- **Material to process**
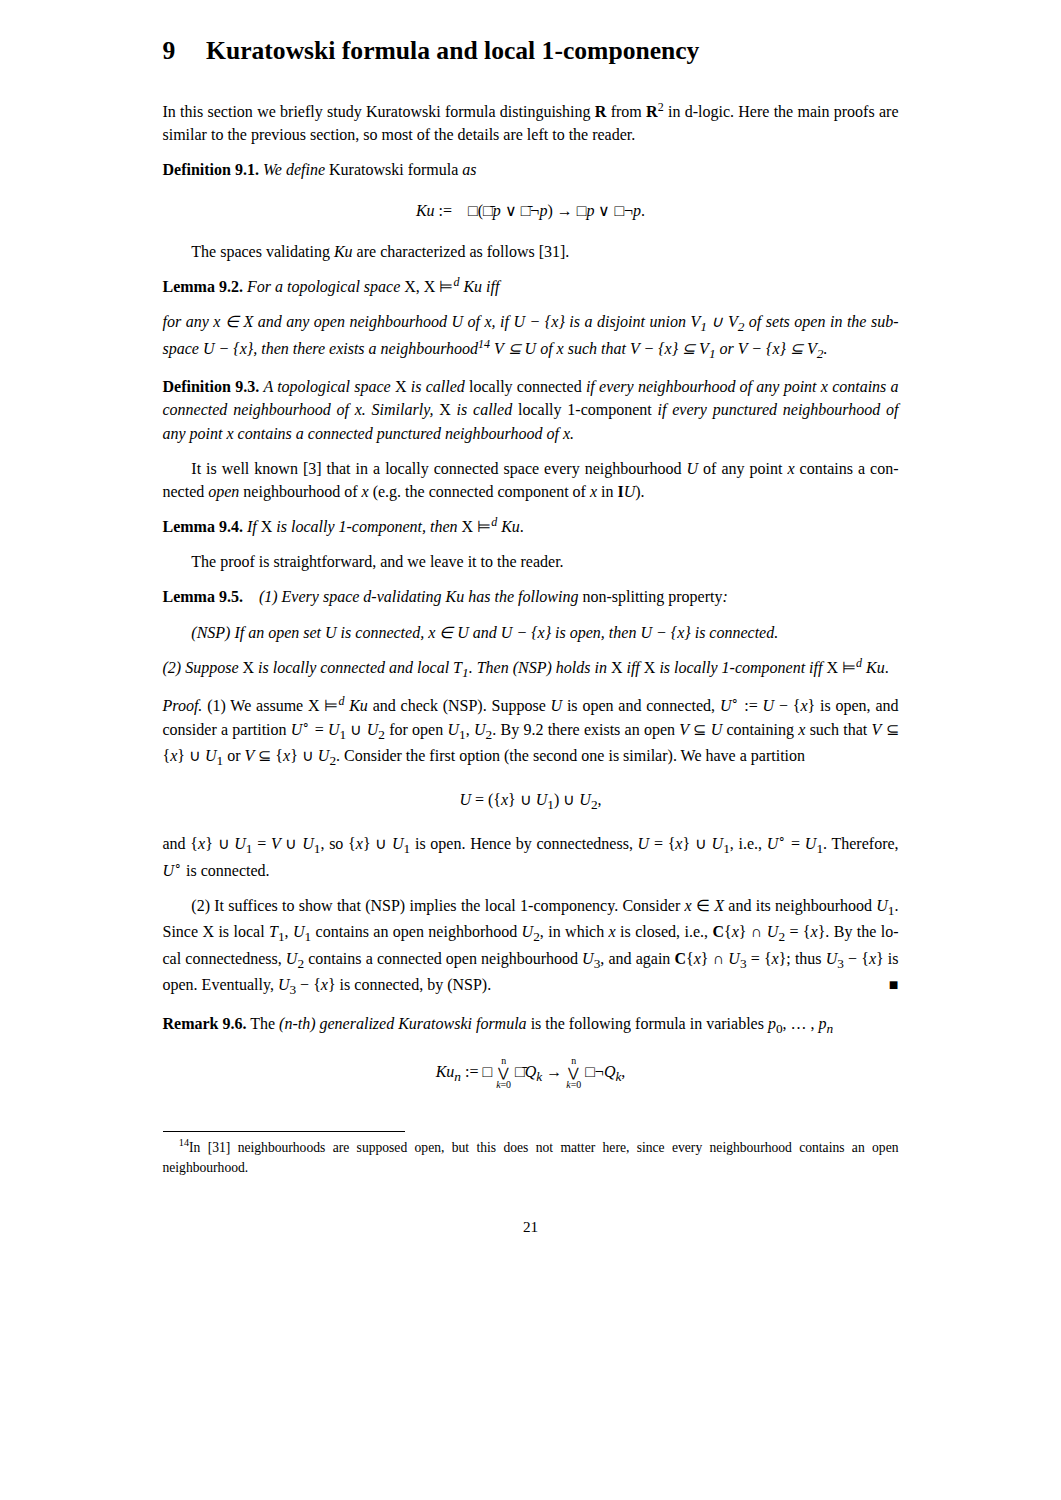9 Kuratowski formula and local 1-componency
In this section we briefly study Kuratowski formula distinguishing R from R2 in d-logic. Here the main proofs are similar to the previous section, so most of the details are left to the reader.
Definition 9.1. We define Kuratowski formula as
Ku := □(□̄p ∨ □̄¬p) → □p ∨ □¬p.
The spaces validating Ku are characterized as follows [31].
Lemma 9.2. For a topological space X, X ⊨d Ku iff
for any x ∈ X and any open neighbourhood U of x, if U − {x} is a disjoint union V1 ∪ V2 of sets open in the subspace U − {x}, then there exists a neighbourhood14 V ⊆ U of x such that V − {x} ⊆ V1 or V − {x} ⊆ V2.
Definition 9.3. A topological space X is called locally connected if every neighbourhood of any point x contains a connected neighbourhood of x. Similarly, X is called locally 1-component if every punctured neighbourhood of any point x contains a connected punctured neighbourhood of x.
It is well known [3] that in a locally connected space every neighbourhood U of any point x contains a connected open neighbourhood of x (e.g. the connected component of x in IU).
Lemma 9.4. If X is locally 1-component, then X ⊨d Ku.
The proof is straightforward, and we leave it to the reader.
Lemma 9.5. (1) Every space d-validating Ku has the following non-splitting property:
(NSP) If an open set U is connected, x ∈ U and U − {x} is open, then U − {x} is connected.
(2) Suppose X is locally connected and local T1. Then (NSP) holds in X iff X is locally 1-component iff X ⊨d Ku.
Proof. (1) We assume X ⊨d Ku and check (NSP). Suppose U is open and connected, U∘ := U − {x} is open, and consider a partition U∘ = U1 ∪ U2 for open U1, U2. By 9.2 there exists an open V ⊆ U containing x such that V ⊆ {x} ∪ U1 or V ⊆ {x} ∪ U2. Consider the first option (the second one is similar). We have a partition
U = ({x} ∪ U1) ∪ U2,
and {x} ∪ U1 = V ∪ U1, so {x} ∪ U1 is open. Hence by connectedness, U = {x} ∪ U1, i.e., U∘ = U1. Therefore, U∘ is connected.
(2) It suffices to show that (NSP) implies the local 1-componency. Consider x ∈ X and its neighbourhood U1. Since X is local T1, U1 contains an open neighborhood U2, in which x is closed, i.e., C{x} ∩ U2 = {x}. By the local connectedness, U2 contains a connected open neighbourhood U3, and again C{x} ∩ U3 = {x}; thus U3 − {x} is open. Eventually, U3 − {x} is connected, by (NSP). ■
Remark 9.6. The (n-th) generalized Kuratowski formula is the following formula in variables p0, … , pn
Kun := □ n⋁k=0 □̄Qk → n⋁k=0 □¬Qk,
14In [31] neighbourhoods are supposed open, but this does not matter here, since every neighbourhood contains an open neighbourhood.
21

- **Instructions for the task**
If a record holds a picture, skip the picture and write out everything else exactly.

- **Response**
9 Kuratowski formula and local 1-componency
In this section we briefly study Kuratowski formula distinguishing R from R2 in d-logic. Here the main proofs are similar to the previous section, so most of the details are left to the reader.
Definition 9.1. We define Kuratowski formula as
Ku := □(□̄p ∨ □̄¬p) → □p ∨ □¬p.
The spaces validating Ku are characterized as follows [31].
Lemma 9.2. For a topological space X, X ⊨d Ku iff
for any x ∈ X and any open neighbourhood U of x, if U − {x} is a disjoint union V1 ∪ V2 of sets open in the subspace U − {x}, then there exists a neighbourhood14 V ⊆ U of x such that V − {x} ⊆ V1 or V − {x} ⊆ V2.
Definition 9.3. A topological space X is called locally connected if every neighbourhood of any point x contains a connected neighbourhood of x. Similarly, X is called locally 1-component if every punctured neighbourhood of any point x contains a connected punctured neighbourhood of x.
It is well known [3] that in a locally connected space every neighbourhood U of any point x contains a connected open neighbourhood of x (e.g. the connected component of x in IU).
Lemma 9.4. If X is locally 1-component, then X ⊨d Ku.
The proof is straightforward, and we leave it to the reader.
Lemma 9.5. (1) Every space d-validating Ku has the following non-splitting property:
(NSP) If an open set U is connected, x ∈ U and U − {x} is open, then U − {x} is connected.
(2) Suppose X is locally connected and local T1. Then (NSP) holds in X iff X is locally 1-component iff X ⊨d Ku.
Proof. (1) We assume X ⊨d Ku and check (NSP). Suppose U is open and connected, U∘ := U − {x} is open, and consider a partition U∘ = U1 ∪ U2 for open U1, U2. By 9.2 there exists an open V ⊆ U containing x such that V ⊆ {x} ∪ U1 or V ⊆ {x} ∪ U2. Consider the first option (the second one is similar). We have a partition
U = ({x} ∪ U1) ∪ U2,
and {x} ∪ U1 = V ∪ U1, so {x} ∪ U1 is open. Hence by connectedness, U = {x} ∪ U1, i.e., U∘ = U1. Therefore, U∘ is connected.
(2) It suffices to show that (NSP) implies the local 1-componency. Consider x ∈ X and its neighbourhood U1. Since X is local T1, U1 contains an open neighborhood U2, in which x is closed, i.e., C{x} ∩ U2 = {x}. By the local connectedness, U2 contains a connected open neighbourhood U3, and again C{x} ∩ U3 = {x}; thus U3 − {x} is open. Eventually, U3 − {x} is connected, by (NSP). ■
Remark 9.6. The (n-th) generalized Kuratowski formula is the following formula in variables p0, … , pn
Kun := □ n⋁k=0 □̄Qk → n⋁k=0 □¬Qk,
14In [31] neighbourhoods are supposed open, but this does not matter here, since every neighbourhood contains an open neighbourhood.
21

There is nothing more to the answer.